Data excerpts

== == ==

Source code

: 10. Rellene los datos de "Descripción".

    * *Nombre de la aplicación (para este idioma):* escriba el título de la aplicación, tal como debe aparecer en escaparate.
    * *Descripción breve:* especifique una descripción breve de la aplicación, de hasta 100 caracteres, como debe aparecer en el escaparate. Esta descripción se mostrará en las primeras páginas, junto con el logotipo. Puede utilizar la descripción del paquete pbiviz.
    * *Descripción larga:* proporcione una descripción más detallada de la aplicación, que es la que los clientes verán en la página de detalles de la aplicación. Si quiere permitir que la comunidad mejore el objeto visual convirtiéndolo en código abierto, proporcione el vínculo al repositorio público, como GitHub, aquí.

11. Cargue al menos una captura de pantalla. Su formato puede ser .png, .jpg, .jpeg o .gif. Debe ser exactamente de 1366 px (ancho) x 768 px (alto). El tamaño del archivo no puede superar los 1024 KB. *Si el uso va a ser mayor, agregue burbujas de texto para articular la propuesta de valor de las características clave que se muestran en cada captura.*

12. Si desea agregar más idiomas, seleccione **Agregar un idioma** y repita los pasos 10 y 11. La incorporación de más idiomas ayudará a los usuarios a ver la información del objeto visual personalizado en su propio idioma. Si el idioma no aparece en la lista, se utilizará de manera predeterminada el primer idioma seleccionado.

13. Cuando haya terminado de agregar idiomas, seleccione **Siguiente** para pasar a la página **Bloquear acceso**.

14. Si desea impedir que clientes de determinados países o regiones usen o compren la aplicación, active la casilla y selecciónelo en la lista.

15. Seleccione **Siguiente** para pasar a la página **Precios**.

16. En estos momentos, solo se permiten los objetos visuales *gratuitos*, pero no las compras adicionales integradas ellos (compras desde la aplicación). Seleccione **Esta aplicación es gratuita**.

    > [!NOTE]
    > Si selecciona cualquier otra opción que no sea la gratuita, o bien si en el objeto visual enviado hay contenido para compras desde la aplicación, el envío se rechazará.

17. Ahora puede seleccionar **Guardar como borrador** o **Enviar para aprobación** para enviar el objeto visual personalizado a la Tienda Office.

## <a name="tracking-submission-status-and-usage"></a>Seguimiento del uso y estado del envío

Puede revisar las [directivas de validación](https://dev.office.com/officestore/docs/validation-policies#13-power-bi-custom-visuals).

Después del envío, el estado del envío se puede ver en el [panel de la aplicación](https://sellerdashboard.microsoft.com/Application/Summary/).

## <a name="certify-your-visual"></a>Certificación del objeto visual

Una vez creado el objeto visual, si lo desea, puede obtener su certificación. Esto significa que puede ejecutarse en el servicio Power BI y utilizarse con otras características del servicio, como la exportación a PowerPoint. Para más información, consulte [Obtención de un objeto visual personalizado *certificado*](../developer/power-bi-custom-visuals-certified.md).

== == ==

Rewrite the lines of the listing from the line with "14. Si desea" up to and including the line with "17. Ahora puede", changing "Tienda Office" to "Microsoft AppSource" and keeping everything else the same.

* [REPLY]
14. Si desea impedir que clientes de determinados países o regiones usen o compren la aplicación, active la casilla y selecciónelo en la lista.

15. Seleccione **Siguiente** para pasar a la página **Precios**.

16. En estos momentos, solo se permiten los objetos visuales *gratuitos*, pero no las compras adicionales integradas ellos (compras desde la aplicación). Seleccione **Esta aplicación es gratuita**.

    > [!NOTE]
    > Si selecciona cualquier otra opción que no sea la gratuita, o bien si en el objeto visual enviado hay contenido para compras desde la aplicación, el envío se rechazará.

17. Ahora puede seleccionar **Guardar como borrador** o **Enviar para aprobación** para enviar el objeto visual personalizado a la Microsoft AppSource.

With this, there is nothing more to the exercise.